Ik sta perplex. Niet dat ik de schoonheid betwijfel van de oude mengvoederfabriek aan de Dieze. De Koudijs – want díe oude handelsnaam zie ik in het meel geschreven –reken ik tot kostbaar industrieel erfgoed. Zuinig op zijn, want in vergelijking met Tilburg of Eindhoven is Den Bosch stiefmoederlijk bedeeld met zulke monumenten. Bovendien is de mengvoederfabriek, die in 2013 leegkomt, al jaren verzekerd van publieksbereik dankzij de inzet van geur als marketingtool.
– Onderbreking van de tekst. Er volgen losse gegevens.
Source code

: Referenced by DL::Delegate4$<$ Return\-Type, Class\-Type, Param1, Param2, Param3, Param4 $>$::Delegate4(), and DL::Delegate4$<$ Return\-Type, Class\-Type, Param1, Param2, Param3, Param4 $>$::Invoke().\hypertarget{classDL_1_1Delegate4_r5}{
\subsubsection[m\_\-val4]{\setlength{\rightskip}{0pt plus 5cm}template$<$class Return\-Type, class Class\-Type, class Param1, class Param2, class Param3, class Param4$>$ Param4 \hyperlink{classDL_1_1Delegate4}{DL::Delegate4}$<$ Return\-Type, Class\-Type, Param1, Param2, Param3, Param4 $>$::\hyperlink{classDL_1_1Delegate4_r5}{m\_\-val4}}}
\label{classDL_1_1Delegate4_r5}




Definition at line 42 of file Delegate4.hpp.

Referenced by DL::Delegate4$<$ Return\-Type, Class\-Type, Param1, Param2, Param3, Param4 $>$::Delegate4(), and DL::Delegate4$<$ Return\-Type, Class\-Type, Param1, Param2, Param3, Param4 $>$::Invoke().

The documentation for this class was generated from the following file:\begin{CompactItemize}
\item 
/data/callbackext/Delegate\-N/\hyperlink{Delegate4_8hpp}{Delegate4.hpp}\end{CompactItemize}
Terug naar het ontbijt. Want de hamvraag blijft: waarom noemt hij niet de Sint-Jan? Of de Binnendieze, Zwanenbroedershuis, Citadel, Bossche Broek – al die plekken die ik hem trots heb laten zien in de jaren dat zijn handje nog te klein was om met de muis van de Mac te verkleven. “De Heus?”, zeg ik enigszins beteuterd. “Wonderlijk. Maar: waarom is dat volgens jou nog geen monument? “Nou,” zegt Willem, “eerst moet het leeg. Die fabriek gaat daar toch weg?” – want God lof, hij leest de krant. “De Sint Jan bijvoorbeeld’, vervolgt hij. “Die vind ik wel mooi. Maar ik zie het niet als monument. De Sint Jan is nog in gebruik. Voor mij is dat een kerk.”

Targets

Een kwartier later. Boven een kop sterke koffie – want na zo’n indringend vader/zoongesprek wil je even op adem komen – besef ik de reikwijdte van zijn gedachtegang. Zolang iets een aanwijsbare functie heeft, kan het geen monument zijn. Die status krijgt een gebouw of landschap pas toebedeeld wanneer het niet langer deel uitmaakt van maatschappij en bedrijvigheid. Dat lijkt een zotte definitie. Toch is het dat allerminst, vanuit het perspectief van een 21ste-eeuws kind. Zijn generatie groeit op in een samenleving die nagenoeg alles herleidt tot nut, functionaliteit en rendement. Dit is het land van unique selling points, sterkte/zwakte-analyses en vooral: targets – aanvankelijk een louter bedrijfsmatige tem, maar steeds vaker ook in sociale en culturele zin gebruikt. Terugblikkend zie ik m’n ontbijtgesprek als een spoedcursus deductie in de 21ste eeuw: is het oud en heeft het geen functie? Ah! Dan is het een monument. Jongeren zien dat overigens ruim en rekenen er net zo vlot 50-plussers toe – ja, ook ik pas tot m’n geluk eindelijk in een definitie.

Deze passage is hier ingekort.